Pepé Le Pew is a monster
Pepé Le Pew is in "Space Jam," but only briefly and with no significant dialogue. My theory is that the truth suddenly dawned on Warner Bros.: that he is a skunk whose only agenda is to physically impose himself on females, irrespective of species or reciprocated interest, and methodically violate them as they squirm and protest, only relenting once the noxious gas he exudes renders them unconscious. Elvis couldn’t shake his hips on Ed Sullivan, but this guy was given four decades of unfiltered access to America’s most impressionable kiddos? Why not just give Ted Bundy his own variety hour?
The box score in the final game is preposterous
Not that you’d expect anything different from a showdown between rabbits, aliens and various farm animals, but the big game between the TuneSquad and the Monstars is a masterpiece of statistical chaos. As tallied by the good folks at the Harvard Sports Analysis Collective, box score highlights include a 48-2 run in the second half for the Tunes, zero rebounds recorded by either team, only two non-dunk field goal attempts in the entirety of the game, and not a single personal foul issued despite frequent acts of disturbing violence (e.g., dismemberment, flagrant use of dynamite, employing one’s buttocks to deform an opponent, swinging an opponent like a 9-iron, etc).

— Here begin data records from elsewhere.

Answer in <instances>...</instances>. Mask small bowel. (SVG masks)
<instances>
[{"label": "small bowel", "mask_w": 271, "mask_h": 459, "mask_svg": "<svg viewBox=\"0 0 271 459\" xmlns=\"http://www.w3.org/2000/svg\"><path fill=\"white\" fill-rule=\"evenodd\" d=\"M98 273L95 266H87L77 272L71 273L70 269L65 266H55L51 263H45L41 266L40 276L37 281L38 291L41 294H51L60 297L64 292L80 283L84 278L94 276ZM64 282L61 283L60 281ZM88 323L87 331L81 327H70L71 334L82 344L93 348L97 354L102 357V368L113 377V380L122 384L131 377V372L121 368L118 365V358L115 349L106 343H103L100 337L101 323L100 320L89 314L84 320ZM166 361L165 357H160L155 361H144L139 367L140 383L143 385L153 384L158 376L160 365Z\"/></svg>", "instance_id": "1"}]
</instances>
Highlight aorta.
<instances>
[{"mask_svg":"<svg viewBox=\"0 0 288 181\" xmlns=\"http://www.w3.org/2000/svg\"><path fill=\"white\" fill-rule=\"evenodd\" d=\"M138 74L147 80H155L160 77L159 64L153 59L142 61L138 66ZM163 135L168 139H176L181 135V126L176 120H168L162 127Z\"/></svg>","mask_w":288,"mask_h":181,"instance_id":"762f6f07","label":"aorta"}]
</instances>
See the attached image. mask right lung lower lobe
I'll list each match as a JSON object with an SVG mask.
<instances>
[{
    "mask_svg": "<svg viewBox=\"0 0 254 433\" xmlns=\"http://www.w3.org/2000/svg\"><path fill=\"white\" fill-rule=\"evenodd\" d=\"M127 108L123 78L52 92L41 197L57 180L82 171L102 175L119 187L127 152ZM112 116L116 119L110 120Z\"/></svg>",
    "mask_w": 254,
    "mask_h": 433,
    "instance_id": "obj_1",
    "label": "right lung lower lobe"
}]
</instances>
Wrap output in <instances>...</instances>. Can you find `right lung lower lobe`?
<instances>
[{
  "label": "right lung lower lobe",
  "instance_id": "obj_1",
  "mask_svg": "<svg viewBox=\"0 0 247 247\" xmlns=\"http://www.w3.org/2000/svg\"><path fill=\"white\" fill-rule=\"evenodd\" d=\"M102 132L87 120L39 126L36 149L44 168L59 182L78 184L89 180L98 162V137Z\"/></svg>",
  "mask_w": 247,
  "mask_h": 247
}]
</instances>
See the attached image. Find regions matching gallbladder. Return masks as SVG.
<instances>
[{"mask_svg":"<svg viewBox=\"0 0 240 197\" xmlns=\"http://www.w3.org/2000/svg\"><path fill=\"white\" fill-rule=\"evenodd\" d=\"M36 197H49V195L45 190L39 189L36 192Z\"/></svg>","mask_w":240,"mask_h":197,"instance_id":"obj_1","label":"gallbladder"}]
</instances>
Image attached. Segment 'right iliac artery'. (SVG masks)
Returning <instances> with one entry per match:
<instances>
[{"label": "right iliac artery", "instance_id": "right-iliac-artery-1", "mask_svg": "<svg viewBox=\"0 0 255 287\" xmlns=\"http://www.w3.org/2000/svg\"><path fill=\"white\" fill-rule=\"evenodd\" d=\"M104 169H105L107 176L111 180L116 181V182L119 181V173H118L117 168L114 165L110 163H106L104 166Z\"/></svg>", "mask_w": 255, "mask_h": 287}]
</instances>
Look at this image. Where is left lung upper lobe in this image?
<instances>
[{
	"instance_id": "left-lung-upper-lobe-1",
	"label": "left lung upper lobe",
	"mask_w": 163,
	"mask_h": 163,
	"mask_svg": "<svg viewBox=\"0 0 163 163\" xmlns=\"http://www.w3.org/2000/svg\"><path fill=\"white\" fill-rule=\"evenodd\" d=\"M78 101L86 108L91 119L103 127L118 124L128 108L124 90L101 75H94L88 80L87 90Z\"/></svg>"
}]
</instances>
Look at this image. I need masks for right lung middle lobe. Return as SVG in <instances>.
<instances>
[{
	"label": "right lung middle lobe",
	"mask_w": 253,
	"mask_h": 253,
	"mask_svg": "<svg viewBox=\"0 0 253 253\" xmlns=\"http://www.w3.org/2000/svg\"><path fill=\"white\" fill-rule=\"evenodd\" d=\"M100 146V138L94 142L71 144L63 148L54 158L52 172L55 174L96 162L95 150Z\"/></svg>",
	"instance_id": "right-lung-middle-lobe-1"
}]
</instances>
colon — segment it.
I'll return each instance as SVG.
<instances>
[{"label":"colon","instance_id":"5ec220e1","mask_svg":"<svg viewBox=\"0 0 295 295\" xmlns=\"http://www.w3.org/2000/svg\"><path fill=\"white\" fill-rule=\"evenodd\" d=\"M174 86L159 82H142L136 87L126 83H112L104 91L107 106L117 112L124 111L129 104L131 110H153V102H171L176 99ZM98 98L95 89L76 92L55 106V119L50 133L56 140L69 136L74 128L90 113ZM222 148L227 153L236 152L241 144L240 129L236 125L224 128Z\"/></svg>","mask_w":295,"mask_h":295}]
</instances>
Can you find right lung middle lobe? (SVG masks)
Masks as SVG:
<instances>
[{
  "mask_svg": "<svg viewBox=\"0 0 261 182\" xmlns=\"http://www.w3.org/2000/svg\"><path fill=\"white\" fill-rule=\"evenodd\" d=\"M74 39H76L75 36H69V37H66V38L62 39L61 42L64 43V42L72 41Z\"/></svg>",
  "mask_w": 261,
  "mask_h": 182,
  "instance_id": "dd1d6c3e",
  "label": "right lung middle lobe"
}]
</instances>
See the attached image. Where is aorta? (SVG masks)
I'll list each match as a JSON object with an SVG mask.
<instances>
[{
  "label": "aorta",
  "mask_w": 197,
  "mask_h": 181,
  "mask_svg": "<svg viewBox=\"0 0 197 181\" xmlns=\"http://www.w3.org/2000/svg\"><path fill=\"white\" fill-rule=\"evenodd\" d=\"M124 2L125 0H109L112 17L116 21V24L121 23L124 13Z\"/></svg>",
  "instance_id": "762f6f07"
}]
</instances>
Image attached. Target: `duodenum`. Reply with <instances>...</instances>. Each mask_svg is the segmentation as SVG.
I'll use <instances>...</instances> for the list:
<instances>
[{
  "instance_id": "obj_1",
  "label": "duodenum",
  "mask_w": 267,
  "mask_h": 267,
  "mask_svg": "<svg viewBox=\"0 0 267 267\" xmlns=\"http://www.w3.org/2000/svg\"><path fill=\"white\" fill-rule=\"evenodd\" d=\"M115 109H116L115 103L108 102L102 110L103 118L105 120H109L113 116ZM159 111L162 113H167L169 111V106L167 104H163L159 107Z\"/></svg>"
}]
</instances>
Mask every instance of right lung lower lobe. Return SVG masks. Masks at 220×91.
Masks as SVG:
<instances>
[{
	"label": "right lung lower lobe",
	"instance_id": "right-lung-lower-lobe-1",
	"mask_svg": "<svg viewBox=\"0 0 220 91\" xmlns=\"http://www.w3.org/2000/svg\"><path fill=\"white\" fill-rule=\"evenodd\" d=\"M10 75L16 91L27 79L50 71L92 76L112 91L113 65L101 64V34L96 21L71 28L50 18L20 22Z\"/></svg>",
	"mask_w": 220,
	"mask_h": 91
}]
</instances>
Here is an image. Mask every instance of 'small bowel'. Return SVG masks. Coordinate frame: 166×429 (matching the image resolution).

But "Space Jam" and Michael Jordan are still the best
Like all of history’s most powerful works of art, "Space Jam" will forever continue to fill us with wonder, and none of the petty concerns I’ve raised here today should diminish the noble achievements of the TuneSquad and Michael Jordan. Especially M.J., who will only slip deeper and deeper into decrepitude, eventually being forced to resign from the Bobcats to become a Walmart greeter, where he’ll sit alone all day on his stool wishing that the assistant manager would trust him to round up the carts so that he can feel like the man just one last time. Even when all this happens, he’ll still always be a superhero in the hearts of every man who grew up thinking he could fly if only he’d stick out his tongue and go for it.
Happy birthday, old-timer.
* Actually, I take that back. She’s certainly got a smokin’ Disney princess vibe going, but her proportions are alarmingly unhealthy. In the movie, she exercises excessively, frequently bares her emaciated midriff, and is never seen without her white gloves, which you suspect she might wear to conceal her brittle, nutrient-deprived fingernails. Indeed, by the end of the movie I was extremely concerned with her physical and mental well-being.